[Passage to read]
════

HomeBlogwhats-missing-from-node

What's missing from NodeJS

Every now and then I keep thinking of this. What got me started to write it all down was this thread on the mailing list. Some guy who enjoys pain takes the trouble to write an E4X extension to Node (it really should be an extension to V8, but let alone that). Then another guy replies:

“We aren't interested in language features, we're building a platform and not concerning ourselves with the language and vm allows us to build and iterate on this platform significantly faster than if we were building a language.”  (Mikeal Rogers)

“We aren't interested in language features”! I'm not personally a fan of E4X and don't care much about having that in the language, but I do think that JavaScript needs to evolve. When I say needs I mean right now, it's not good enough.

How could you not be interested in language features, since, after all, you write in that language and it's the single most important thing once you get past accidental complexity.

════

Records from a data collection
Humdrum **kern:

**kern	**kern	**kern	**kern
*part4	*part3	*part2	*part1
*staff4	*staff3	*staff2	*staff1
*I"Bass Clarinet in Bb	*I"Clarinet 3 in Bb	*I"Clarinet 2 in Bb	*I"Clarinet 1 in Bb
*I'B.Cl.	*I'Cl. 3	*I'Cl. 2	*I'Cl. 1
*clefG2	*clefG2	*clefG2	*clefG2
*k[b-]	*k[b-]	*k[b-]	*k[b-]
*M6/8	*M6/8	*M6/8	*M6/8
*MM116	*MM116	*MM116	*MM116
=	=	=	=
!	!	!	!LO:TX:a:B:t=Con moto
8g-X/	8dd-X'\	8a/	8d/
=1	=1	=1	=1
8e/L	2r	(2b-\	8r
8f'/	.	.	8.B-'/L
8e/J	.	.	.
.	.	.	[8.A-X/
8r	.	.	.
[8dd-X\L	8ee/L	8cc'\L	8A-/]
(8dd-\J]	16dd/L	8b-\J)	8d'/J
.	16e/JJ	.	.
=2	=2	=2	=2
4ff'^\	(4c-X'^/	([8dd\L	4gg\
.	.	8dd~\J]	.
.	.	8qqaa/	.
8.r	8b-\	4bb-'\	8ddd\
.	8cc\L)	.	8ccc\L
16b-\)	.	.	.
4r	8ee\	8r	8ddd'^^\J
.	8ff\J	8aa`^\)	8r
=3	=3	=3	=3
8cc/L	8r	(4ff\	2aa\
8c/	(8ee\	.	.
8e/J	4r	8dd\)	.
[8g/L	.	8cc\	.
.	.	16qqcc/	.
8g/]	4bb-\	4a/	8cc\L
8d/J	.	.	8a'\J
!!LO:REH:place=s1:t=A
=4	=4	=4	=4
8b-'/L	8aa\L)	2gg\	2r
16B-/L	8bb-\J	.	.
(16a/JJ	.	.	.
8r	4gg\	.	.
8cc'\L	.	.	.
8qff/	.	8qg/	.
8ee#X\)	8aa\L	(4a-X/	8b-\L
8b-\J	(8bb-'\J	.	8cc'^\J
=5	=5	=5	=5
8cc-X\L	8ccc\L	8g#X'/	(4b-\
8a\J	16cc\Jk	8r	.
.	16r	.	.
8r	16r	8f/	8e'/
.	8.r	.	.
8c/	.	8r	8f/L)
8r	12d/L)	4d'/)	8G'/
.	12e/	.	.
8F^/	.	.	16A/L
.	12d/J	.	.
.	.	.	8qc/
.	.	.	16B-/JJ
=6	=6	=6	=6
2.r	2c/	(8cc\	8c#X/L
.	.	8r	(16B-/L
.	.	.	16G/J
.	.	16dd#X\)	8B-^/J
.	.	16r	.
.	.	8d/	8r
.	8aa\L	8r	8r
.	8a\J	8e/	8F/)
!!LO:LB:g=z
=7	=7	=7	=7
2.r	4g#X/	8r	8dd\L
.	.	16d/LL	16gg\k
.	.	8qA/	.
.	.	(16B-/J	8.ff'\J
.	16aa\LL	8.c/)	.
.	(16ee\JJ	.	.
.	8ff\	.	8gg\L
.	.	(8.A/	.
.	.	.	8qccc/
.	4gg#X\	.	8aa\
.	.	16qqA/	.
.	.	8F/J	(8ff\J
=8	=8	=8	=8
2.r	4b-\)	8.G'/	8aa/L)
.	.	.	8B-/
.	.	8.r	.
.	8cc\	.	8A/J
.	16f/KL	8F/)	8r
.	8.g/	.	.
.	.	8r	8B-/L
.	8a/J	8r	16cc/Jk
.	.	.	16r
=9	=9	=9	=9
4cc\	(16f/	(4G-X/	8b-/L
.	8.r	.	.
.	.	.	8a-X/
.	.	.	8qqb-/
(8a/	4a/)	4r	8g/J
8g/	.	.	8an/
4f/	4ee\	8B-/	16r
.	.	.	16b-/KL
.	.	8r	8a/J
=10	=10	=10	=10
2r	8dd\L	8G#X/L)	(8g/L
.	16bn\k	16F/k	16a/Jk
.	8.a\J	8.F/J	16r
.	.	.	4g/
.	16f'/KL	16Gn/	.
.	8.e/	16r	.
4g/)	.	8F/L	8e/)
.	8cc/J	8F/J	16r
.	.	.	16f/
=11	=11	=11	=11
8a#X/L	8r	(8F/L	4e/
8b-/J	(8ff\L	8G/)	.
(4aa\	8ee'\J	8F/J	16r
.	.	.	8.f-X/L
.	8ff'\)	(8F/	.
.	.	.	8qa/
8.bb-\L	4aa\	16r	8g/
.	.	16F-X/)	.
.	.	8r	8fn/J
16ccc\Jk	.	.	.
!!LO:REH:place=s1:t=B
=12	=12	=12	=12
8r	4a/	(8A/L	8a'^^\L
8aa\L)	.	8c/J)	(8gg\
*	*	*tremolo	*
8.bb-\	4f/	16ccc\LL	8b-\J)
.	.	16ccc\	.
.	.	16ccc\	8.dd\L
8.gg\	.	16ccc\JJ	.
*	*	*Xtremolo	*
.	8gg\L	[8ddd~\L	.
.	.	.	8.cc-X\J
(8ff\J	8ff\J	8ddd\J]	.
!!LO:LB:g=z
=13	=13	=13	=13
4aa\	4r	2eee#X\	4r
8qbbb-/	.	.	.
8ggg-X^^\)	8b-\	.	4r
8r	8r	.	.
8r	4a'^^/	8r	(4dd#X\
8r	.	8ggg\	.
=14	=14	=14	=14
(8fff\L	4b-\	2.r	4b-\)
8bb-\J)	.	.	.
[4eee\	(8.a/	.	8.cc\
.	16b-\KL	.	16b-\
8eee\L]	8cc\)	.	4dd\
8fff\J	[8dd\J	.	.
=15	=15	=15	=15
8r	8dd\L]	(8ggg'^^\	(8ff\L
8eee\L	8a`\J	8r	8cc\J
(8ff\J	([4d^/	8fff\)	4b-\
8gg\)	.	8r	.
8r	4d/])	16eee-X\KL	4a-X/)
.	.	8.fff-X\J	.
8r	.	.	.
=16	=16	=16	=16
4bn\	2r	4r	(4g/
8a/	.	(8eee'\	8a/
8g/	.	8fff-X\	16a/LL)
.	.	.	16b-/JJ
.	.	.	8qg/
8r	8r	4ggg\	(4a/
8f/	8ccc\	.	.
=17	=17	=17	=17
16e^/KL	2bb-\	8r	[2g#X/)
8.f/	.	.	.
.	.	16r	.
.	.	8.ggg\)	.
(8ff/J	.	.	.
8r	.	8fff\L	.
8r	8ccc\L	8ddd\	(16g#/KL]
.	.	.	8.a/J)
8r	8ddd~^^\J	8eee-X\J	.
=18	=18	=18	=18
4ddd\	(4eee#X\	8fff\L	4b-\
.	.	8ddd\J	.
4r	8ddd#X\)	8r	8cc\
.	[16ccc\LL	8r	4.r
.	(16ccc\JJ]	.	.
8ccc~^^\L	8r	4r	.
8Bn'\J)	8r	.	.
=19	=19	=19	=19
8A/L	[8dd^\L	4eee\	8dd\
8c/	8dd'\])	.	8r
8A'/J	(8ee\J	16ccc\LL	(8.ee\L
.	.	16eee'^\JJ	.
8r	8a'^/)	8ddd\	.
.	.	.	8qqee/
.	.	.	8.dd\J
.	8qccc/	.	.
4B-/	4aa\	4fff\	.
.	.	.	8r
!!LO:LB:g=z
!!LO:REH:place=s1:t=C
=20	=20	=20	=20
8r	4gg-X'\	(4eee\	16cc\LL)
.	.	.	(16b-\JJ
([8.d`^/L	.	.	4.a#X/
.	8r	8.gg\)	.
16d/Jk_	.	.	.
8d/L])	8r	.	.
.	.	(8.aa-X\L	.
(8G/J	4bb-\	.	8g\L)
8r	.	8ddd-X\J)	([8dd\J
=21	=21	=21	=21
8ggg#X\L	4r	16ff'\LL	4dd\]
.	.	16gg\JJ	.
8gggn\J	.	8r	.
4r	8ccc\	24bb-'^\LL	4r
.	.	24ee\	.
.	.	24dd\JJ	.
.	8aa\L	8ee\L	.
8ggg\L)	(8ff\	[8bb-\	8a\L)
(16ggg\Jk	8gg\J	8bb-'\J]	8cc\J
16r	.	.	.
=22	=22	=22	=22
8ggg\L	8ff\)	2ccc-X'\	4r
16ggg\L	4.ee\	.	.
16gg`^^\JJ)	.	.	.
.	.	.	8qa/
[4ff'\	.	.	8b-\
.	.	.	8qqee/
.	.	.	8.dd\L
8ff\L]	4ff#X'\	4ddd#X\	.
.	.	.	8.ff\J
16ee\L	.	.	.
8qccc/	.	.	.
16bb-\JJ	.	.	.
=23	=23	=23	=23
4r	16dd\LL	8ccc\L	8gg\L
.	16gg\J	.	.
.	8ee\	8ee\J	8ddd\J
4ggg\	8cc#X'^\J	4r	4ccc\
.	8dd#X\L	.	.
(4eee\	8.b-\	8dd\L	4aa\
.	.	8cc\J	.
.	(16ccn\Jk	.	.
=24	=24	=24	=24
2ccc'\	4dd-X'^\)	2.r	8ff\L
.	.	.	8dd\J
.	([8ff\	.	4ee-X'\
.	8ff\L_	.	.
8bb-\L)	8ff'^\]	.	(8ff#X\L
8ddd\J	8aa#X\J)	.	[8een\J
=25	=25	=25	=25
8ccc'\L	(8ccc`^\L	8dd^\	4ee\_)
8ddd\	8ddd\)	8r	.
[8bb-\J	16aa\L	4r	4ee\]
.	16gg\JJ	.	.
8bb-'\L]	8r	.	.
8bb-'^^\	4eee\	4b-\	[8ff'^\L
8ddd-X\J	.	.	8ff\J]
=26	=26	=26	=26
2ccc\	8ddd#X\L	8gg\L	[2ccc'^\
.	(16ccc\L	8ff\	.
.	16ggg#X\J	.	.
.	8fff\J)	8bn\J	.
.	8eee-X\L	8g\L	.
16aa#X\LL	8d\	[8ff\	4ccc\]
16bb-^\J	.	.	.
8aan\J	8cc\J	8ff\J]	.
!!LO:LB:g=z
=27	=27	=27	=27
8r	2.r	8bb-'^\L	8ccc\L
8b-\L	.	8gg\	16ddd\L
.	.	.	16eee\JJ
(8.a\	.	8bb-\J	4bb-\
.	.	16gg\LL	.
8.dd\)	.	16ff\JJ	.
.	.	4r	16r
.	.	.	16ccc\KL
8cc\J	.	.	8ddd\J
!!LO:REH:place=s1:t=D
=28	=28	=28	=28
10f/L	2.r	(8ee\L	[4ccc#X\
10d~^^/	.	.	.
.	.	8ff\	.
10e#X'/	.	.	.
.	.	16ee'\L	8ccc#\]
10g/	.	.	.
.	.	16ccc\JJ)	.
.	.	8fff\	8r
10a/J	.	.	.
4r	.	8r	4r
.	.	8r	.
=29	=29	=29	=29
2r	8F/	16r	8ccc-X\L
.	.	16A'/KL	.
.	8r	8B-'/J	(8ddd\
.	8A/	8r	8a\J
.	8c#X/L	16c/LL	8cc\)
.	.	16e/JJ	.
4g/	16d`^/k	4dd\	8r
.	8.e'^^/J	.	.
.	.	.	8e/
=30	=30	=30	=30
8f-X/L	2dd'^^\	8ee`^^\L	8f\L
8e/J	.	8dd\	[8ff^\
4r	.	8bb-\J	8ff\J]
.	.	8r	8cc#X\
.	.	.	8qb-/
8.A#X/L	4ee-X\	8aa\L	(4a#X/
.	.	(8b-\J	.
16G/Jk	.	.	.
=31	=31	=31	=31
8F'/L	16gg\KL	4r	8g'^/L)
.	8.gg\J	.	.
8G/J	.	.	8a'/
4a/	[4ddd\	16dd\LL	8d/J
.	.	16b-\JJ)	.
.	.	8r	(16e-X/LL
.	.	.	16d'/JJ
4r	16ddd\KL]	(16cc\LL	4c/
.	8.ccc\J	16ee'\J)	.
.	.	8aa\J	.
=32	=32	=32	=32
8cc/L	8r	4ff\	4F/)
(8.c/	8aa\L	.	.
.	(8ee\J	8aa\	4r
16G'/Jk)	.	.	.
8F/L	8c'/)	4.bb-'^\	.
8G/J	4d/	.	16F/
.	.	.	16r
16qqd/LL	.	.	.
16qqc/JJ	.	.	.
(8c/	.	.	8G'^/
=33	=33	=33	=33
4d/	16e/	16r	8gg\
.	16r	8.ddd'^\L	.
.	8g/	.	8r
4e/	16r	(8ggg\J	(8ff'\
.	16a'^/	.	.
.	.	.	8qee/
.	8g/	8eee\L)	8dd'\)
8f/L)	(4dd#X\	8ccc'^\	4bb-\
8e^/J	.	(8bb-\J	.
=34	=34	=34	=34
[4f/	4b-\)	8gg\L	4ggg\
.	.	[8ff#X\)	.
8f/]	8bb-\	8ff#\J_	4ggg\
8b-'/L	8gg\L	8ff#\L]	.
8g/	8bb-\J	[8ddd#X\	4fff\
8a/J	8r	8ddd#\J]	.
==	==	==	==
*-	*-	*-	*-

════

[Set of tasks]
- 1) Answer these questions about the NodeJS post:
(a) What kind of extension to Node did someone take the trouble to write?
(b) Whose words are quoted as saying "We aren't interested in language features"?
(c) What does the writer say JavaScript needs to do?
- 2) Please repeat the passage of the NodeJS post that begins at the words "HomeBlogwhats-missing-from-node" and stops after "not good enough.".

[The answers]
- 1)
(a) An E4X extension.
(b) Mikeal Rogers.
(c) Evolve.

- 2)
HomeBlogwhats-missing-from-node

What's missing from NodeJS

Every now and then I keep thinking of this. What got me started to write it all down was this thread on the mailing list. Some guy who enjoys pain takes the trouble to write an E4X extension to Node (it really should be an extension to V8, but let alone that). Then another guy replies:

“We aren't interested in language features, we're building a platform and not concerning ourselves with the language and vm allows us to build and iterate on this platform significantly faster than if we were building a language.”  (Mikeal Rogers)

“We aren't interested in language features”! I'm not personally a fan of E4X and don't care much about having that in the language, but I do think that JavaScript needs to evolve. When I say needs I mean right now, it's not good enough.